SET TASK: Convert every line in the items below into a JSON list of strings, one string per line, skipping blank lines.

━━━━━━━━━━━━━━━━━━━━

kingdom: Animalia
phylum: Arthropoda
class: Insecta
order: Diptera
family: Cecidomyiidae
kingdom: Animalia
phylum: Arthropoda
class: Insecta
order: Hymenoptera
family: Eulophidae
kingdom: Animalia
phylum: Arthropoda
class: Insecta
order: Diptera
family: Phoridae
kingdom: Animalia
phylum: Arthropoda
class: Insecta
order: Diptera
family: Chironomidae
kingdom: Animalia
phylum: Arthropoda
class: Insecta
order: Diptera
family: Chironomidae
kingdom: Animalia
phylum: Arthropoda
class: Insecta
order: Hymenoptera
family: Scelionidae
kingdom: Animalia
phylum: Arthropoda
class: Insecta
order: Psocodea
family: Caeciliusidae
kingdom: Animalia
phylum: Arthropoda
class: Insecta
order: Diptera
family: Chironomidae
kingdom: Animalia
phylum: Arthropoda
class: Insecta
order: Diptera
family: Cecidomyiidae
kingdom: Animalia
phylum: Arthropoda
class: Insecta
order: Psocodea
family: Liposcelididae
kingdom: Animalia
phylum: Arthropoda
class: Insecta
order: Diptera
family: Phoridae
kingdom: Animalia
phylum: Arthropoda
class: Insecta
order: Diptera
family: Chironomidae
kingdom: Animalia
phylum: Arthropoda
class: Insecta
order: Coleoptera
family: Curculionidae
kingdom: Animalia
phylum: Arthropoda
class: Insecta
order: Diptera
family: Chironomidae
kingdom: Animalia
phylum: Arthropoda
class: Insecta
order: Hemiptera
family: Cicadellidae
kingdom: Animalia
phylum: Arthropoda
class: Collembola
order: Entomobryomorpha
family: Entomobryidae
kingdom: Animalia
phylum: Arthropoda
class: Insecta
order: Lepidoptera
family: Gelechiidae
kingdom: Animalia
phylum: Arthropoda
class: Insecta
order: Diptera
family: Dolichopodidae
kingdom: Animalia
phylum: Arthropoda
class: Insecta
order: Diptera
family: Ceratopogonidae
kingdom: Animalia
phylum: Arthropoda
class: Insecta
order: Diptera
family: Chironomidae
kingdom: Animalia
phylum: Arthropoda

━━━━━━━━━━━━━━━━━━━━

RESPONSE TO THIS EXERCISE:
[
  "kingdom: Animalia",
  "phylum: Arthropoda",
  "class: Insecta",
  "order: Diptera",
  "family: Cecidomyiidae",
  "kingdom: Animalia",
  "phylum: Arthropoda",
  "class: Insecta",
  "order: Hymenoptera",
  "family: Eulophidae",
  "kingdom: Animalia",
  "phylum: Arthropoda",
  "class: Insecta",
  "order: Diptera",
  "family: Phoridae",
  "kingdom: Animalia",
  "phylum: Arthropoda",
  "class: Insecta",
  "order: Diptera",
  "family: Chironomidae",
  "kingdom: Animalia",
  "phylum: Arthropoda",
  "class: Insecta",
  "order: Diptera",
  "family: Chironomidae",
  "kingdom: Animalia",
  "phylum: Arthropoda",
  "class: Insecta",
  "order: Hymenoptera",
  "family: Scelionidae",
  "kingdom: Animalia",
  "phylum: Arthropoda",
  "class: Insecta",
  "order: Psocodea",
  "family: Caeciliusidae",
  "kingdom: Animalia",
  "phylum: Arthropoda",
  "class: Insecta",
  "order: Diptera",
  "family: Chironomidae",
  "kingdom: Animalia",
  "phylum: Arthropoda",
  "class: Insecta",
  "order: Diptera",
  "family: Cecidomyiidae",
  "kingdom: Animalia",
  "phylum: Arthropoda",
  "class: Insecta",
  "order: Psocodea",
  "family: Liposcelididae",
  "kingdom: Animalia",
  "phylum: Arthropoda",
  "class: Insecta",
  "order: Diptera",
  "family: Phoridae",
  "kingdom: Animalia",
  "phylum: Arthropoda",
  "class: Insecta",
  "order: Diptera",
  "family: Chironomidae",
  "kingdom: Animalia",
  "phylum: Arthropoda",
  "class: Insecta",
  "order: Coleoptera",
  "family: Curculionidae",
  "kingdom: Animalia",
  "phylum: Arthropoda",
  "class: Insecta",
  "order: Diptera",
  "family: Chironomidae",
  "kingdom: Animalia",
  "phylum: Arthropoda",
  "class: Insecta",
  "order: Hemiptera",
  "family: Cicadellidae",
  "kingdom: Animalia",
  "phylum: Arthropoda",
  "class: Collembola",
  "order: Entomobryomorpha",
  "family: Entomobryidae",
  "kingdom: Animalia",
  "phylum: Arthropoda",
  "class: Insecta",
  "order: Lepidoptera",
  "family: Gelechiidae",
  "kingdom: Animalia",
  "phylum: Arthropoda",
  "class: Insecta",
  "order: Diptera",
  "family: Dolichopodidae",
  "kingdom: Animalia",
  "phylum: Arthropoda",
  "class: Insecta",
  "order: Diptera",
  "family: Ceratopogonidae",
  "kingdom: Animalia",
  "phylum: Arthropoda",
  "class: Insecta",
  "order: Diptera",
  "family: Chironomidae",
  "kingdom: Animalia",
  "phylum: Arthropoda"
]